Professor G. S. Ghurye (1893-1983) is justifiably considered the doyen of Indian Sociology. On his return from Cambridge, where he wrote his doctoral dissertation under W.H.R. Rivers and later A.C. Haddon, Ghurye succeeded Sir Patric Geddes as Head of Department of Sociology in the University of Bombay in 1924. He continued to head the Department until his retirement in 1959. After retirement, he was designated the first Emeritus Professor in the University of Bombay.
Ghurye's contribution to the development of sociology and anthropology in India is enormous and multi-faceted. A prolific writer, Ghurye wrote 32 books and scores of papers, which cover such wide-ranging themes as kinship and marriage, urbanization, ascetic traditions, tribal life, demography, architecture and literature.

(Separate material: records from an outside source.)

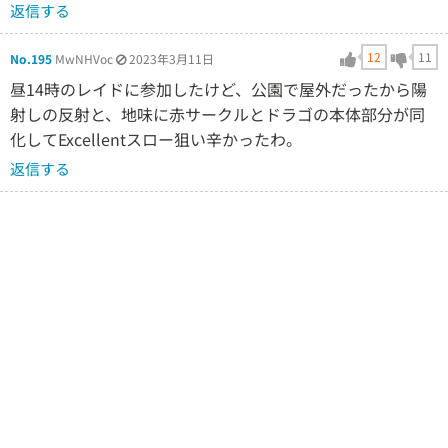
返信する
12
11
No.195
MwNHVoc
2023年3月11日
昼14時のレイドに参加したけど、公園で屋外だったから陽
射しの反射と、地味に赤サークルとドラゴの本体部分が同
化してExcellentスロー狙い辛かったわ。
返信する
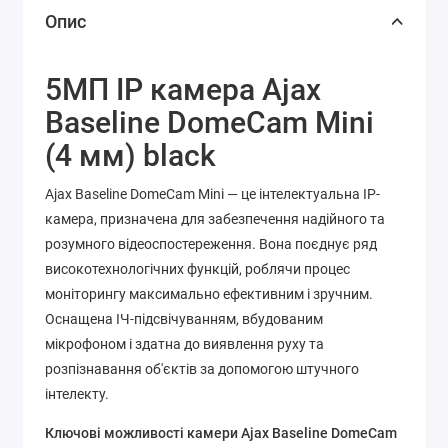
Опис
5МП IP камера Ajax
Baseline DomeCam Mini
(4 мм) black
Ajax Baseline DomeCam Mini — це інтелектуальна IP-
камера, призначена для забезпечення надійного та
розумного відеоспостереження. Вона поєднує ряд
високотехнологічних функцій, роблячи процес
моніторингу максимально ефективним і зручним.
Оснащена ІЧ-підсвічуванням, вбудованим
мікрофоном і здатна до виявлення руху та
розпізнавання об'єктів за допомогою штучного
інтелекту.
Ключові можливості камери Ajax Baseline DomeCam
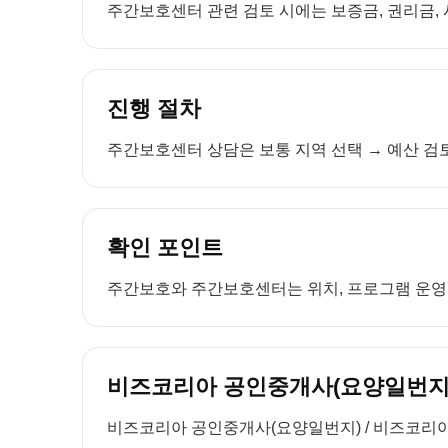
주간보호센터 관련 검토 시에는 보증금, 권리금, 
진행 절차
주간보호센터 상담은 보통 지역 선택 → 예산 검토
확인 포인트
주간보호와 주간보호센터는 위치, 프로그램 운영, 
비즈코리아 공인중개사(요양일번지)
비즈코리아 공인중개사(요양일번지) / 비즈코리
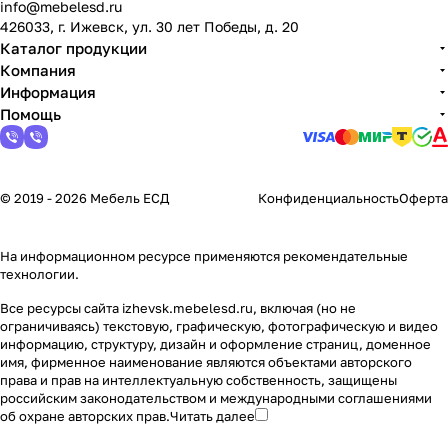
info@mebelesd.ru
426033, г. Ижевск, ул. 30 лет Победы, д. 20
Каталог продукции
Компания
Информация
Помощь
© 2019 - 2026 Мебель ЕСД
Конфиденциальность
Оферта
На информационном ресурсе применяются
рекомендательные
технологии
.
Все ресурсы сайта izhevsk.mebelesd.ru, включая (но не
ограничиваясь) текстовую, графическую, фотографическую и видео
информацию, структуру, дизайн и оформление страниц, доменное
имя, фирменное наименование являются объектами авторского
права и прав на интеллектуальную собственность, защищены
российским законодательством и международными соглашениями
об охране авторских прав.
Читать далее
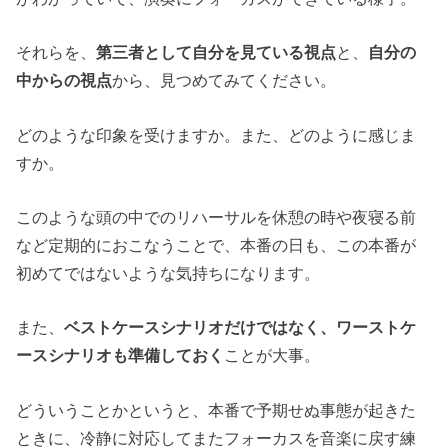
それらを、
第三者として自分を見ている視点
と、
自分の
中からの視点
から、見つめてみてください。
どのような印象を受けますか。また、どのように感じま
すか。
このような頭の中でのリハーサルを休憩の時や夜寝る前
など定期的におこなうことで、本番の日も、この本番が
初めてではないような気持ちになります。
また、
ベストケースシナリオだけではなく、ワーストケ
ースシナリオも準備しておく
ことが大事。
どういうことかというと、本番で予期せぬ事態が起きた
ときに、冷静に対応してまたフォーカスを音楽に戻す練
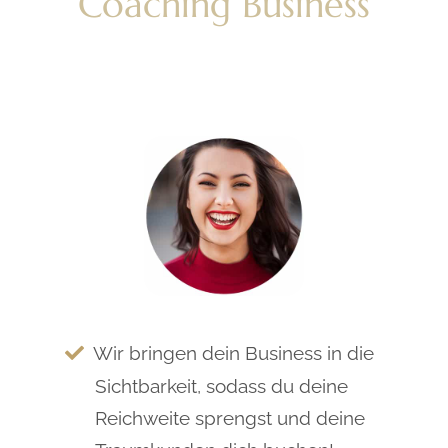
Coaching Business
Wir bringen dein Business in die
Sichtbarkeit, sodass du deine
Reichweite sprengst und deine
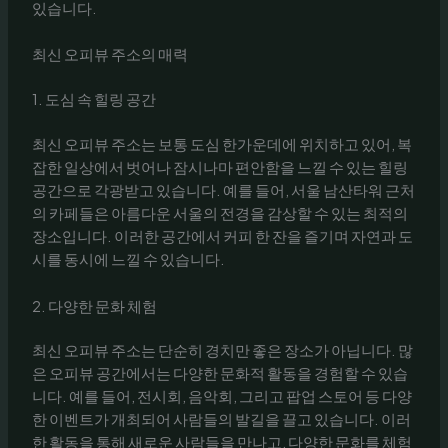
있습니다.
최신 오피뷰 주소의 매력
1. 도심 속 힐링 공간
최신 오피뷰 주소는 보통 도심 한가운데에 위치하고 있어, 복
잡한 일상에서 벗어나 잠시나마 편안함을 느낄 수 있는 힐링
공간으로 각광받고 있습니다. 예를 들어, 서울 남산타워 근처
의 카페들은 아름다운 서울의 전경을 감상할 수 있는 최적의
장소입니다. 이러한 공간에서 커피 한 잔을 즐기며 자연과 도
시를 동시에 느낄 수 있습니다.
2. 다양한 문화 체험
최신 오피뷰 주소는 단순히 경치만 좋은 장소가 아닙니다. 많
은 오피뷰 공간에서는 다양한 문화적 활동을 경험할 수 있습
니다. 예를 들어, 전시회, 음악회, 그리고 팝업 스토어 등 다양
한 이벤트가 개최되어 사람들의 발길을 끌고 있습니다. 이러
한 활동을 통해 새로운 사람들을 만나고, 다양한 문화를 체험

Ghurye played a key role in the professionalisation of sociology by founding the Indian Sociological Society and its journal Sociological Bulletin. In addition, he encouraged and trained a large number of talented students who, in turn, advanced the frontiers of sociological and anthropological research in the country. With his own voluminous output and through the researches of his able students Ghurye embarked on an ambitious project of mapping out the ethnographic landscape of India.

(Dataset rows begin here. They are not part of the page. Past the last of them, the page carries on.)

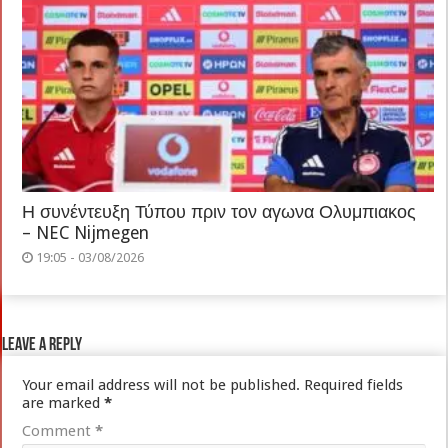
Η συνέντευξη Τύπου πριν τον αγωνα Ολυμπιακος
– NEC Nijmegen
19:05 - 03/08/2026
Leave a Reply
Your email address will not be published.
Required fields
are marked
*
Comment
*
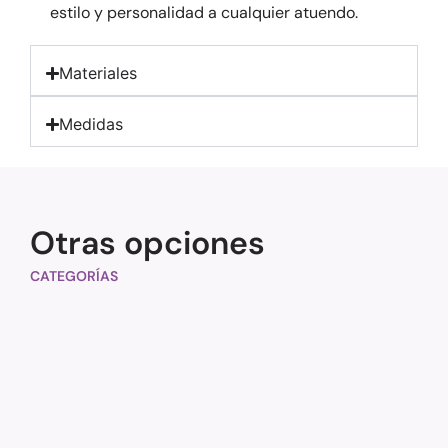
estilo y personalidad a cualquier atuendo.
Materiales
Medidas
Otras opciones
CATEGORÍAS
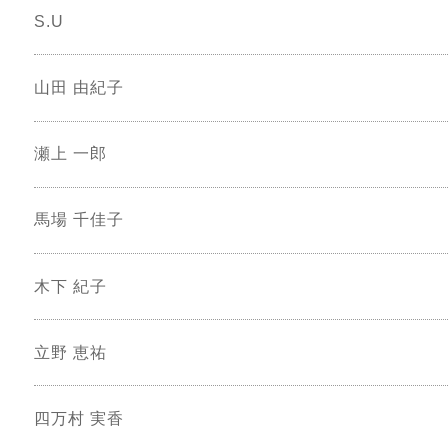
S.U
山田 由紀子
瀬上 一郎
馬場 千佳子
木下 紀子
立野 恵祐
四万村 実香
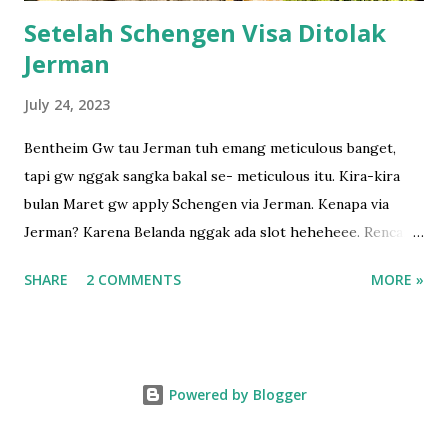
Setelah Schengen Visa Ditolak
Jerman
July 24, 2023
Bentheim Gw tau Jerman tuh emang meticulous banget,
tapi gw nggak sangka bakal se- meticulous itu. Kira-kira
bulan Maret gw apply Schengen via Jerman. Kenapa via
Jerman? Karena Belanda nggak ada slot heheheee. Rencana
perginya bulan April kalau nggak salah waktu itu. Karena
SHARE
2 COMMENTS
MORE »
suami ada libur tapi cuma pendek banget, dan dia pengen
banget pulang ke sana, yaudah lah coba aja. Dapet antrian,
mana bayarnya 700ribu pula 😅 lalu pergilah gw submit
semua dokumen gw. Gw bukan yang pertama kali
Powered by Blogger
mengajukan Schengen, jadi gw udah "tau" harus submit apa
aja. Karena sebagai orang yang menikah dengan warga EU,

Ghurye’s rigor and discipline is legendary in Indian sociological circles. In the application of theories to empirical exercises or in the use of methodologies for data collection he was not dogmatic. He seems to have believed in practicing and encouraging disciplined eclecticism in theory and methodology. It would be appropriate to characterize Ghurye as a practitioner of theoretical pluralism. Basically interested in inductive empirical exercises and depicting Indian social reality using any source material –primarily Indological – his theoretical position bordered on laissez-faire.Ghurye’s flexible approach to theory and methodology in sociology and social anthropology in sociology and social anthropology was born of his faith in intellectual freedom which is reflected in the diverse theoretical and methodological approaches.

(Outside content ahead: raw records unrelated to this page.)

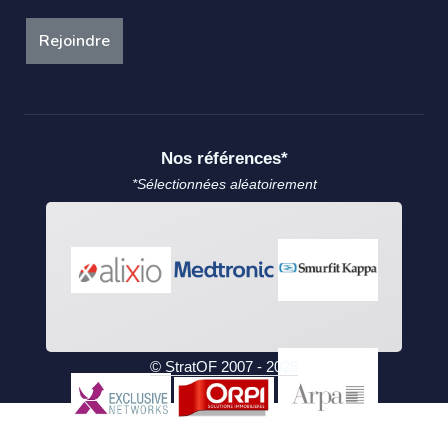
Rejoindre
Nos références*
*Sélectionnées aléatoirement
© StratOF 2007 - 2026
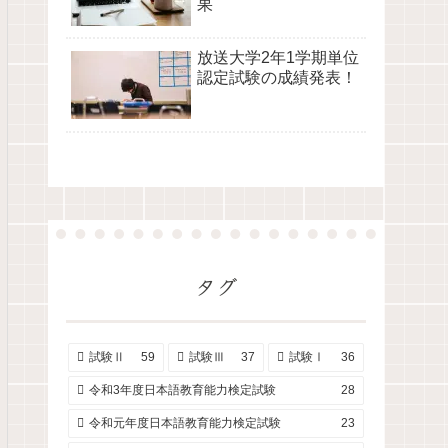
果
放送大学2年1学期単位
認定試験の成績発表！
タグ
試験Ⅱ
59
試験Ⅲ
37
試験Ⅰ
36
令和3年度日本語教育能力検定試験
28
令和元年度日本語教育能力検定試験
23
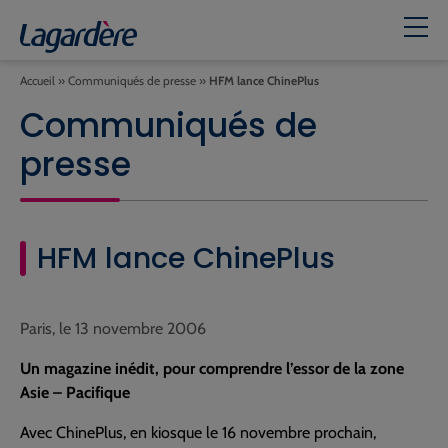
Accueil
»
Communiqués de presse
»
HFM lance ChinePlus
Communiqués de
presse
HFM lance ChinePlus
Paris, le 13 novembre 2006
Un magazine inédit, pour comprendre l’essor de la zone
Asie – Pacifique
Avec ChinePlus, en kiosque le 16 novembre prochain,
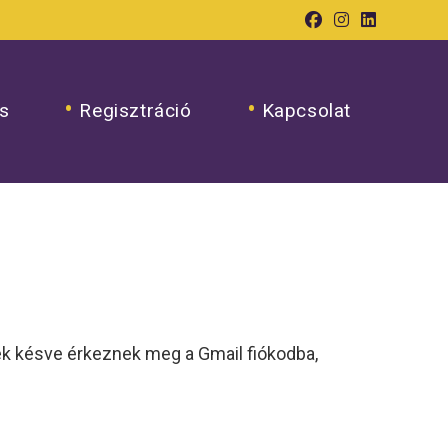
s
Regisztráció
Kapcsolat
elek késve érkeznek meg a Gmail fiókodba,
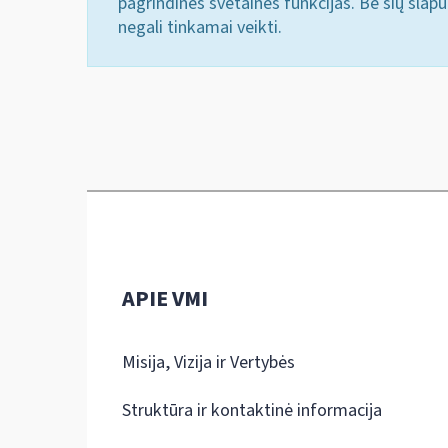
pagrindines svetainės funkcijas. Be šių slap
negali tinkamai veikti.
APIE VMI
Misija, Vizija ir Vertybės
Struktūra ir kontaktinė informacija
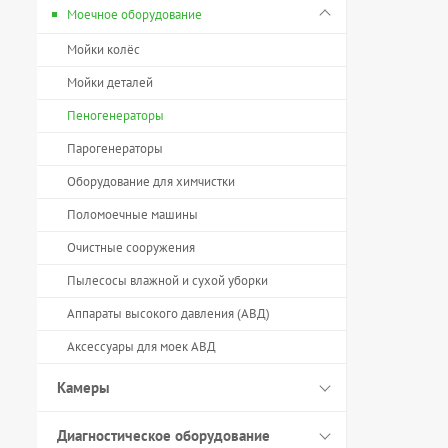
Моечное оборудование
Мойки колёс
Мойки деталей
Пеногенераторы
Парогенераторы
Оборудование для химчистки
Поломоечные машины
Очистные сооружения
Пылесосы влажной и сухой уборки
Аппараты высокого давления (АВД)
Аксессуары для моек АВД
Камеры
Диагностическое оборудование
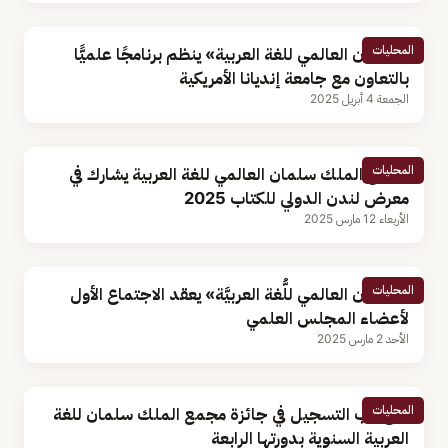
المحليات
«سلمان العالمي للغة العربية» ينظم برنامجًا علميًّا
بالتعاون مع جامعة إنديانا الأمريكية
الجمعة 4 أبريل 2025
المحليات
مجمع الملك سلمان العالمي للغة العربية يشارك في
معرض لندن الدولي للكتاب 2025
الأربعاء 12 مارس 2025
المحليات
«سلمان العالمي للُّغة العربيَّة» يعقد الاجتماع الأول
لأعضاء المجلس العلمي
الأحد 2 مارس 2025
المحليات
فتح باب التسجيل في جائزة مجمع الملك سلمان للغة
العربية السنوية بدورتها الرابعة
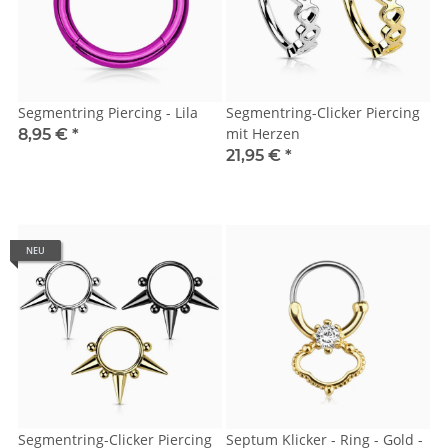
Segmentring Piercing - Lila
Segmentring-Clicker Piercing
mit Herzen
8,95 €
*
21,95 €
*
NEU
Segmentring-Clicker Piercing
Septum Klicker - Ring - Gold -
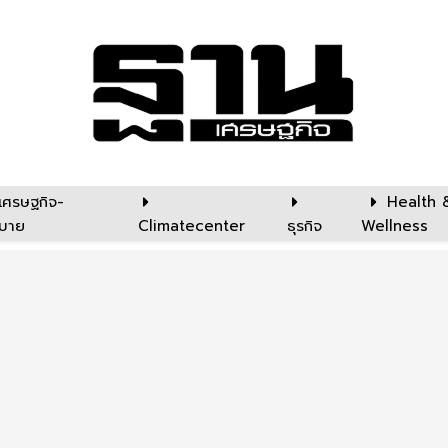
เศรษฐกิจ-
Health 
บาย
Climatecenter
ธุรกิจ
Wellness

Ghurye was initially influenced by the reality of diffusionist approach of British social anthropology but subsequently he switched on to the studies of Indian society from indological and anthropological perspectives. He emphasized on Indological approach in the study of social and cultural life in India and the elsewhere.Ghurye utilized literature in sociological studies with his profound knowledge of Sanskrit literature, extensively quoted from Vedas, Shastras, epics and poetry of Kalidasa or Bhavabhuti to shed light on the social and cultural life in India. He made use of the literature of modern writers like Bankimchandra Chatterjee as well.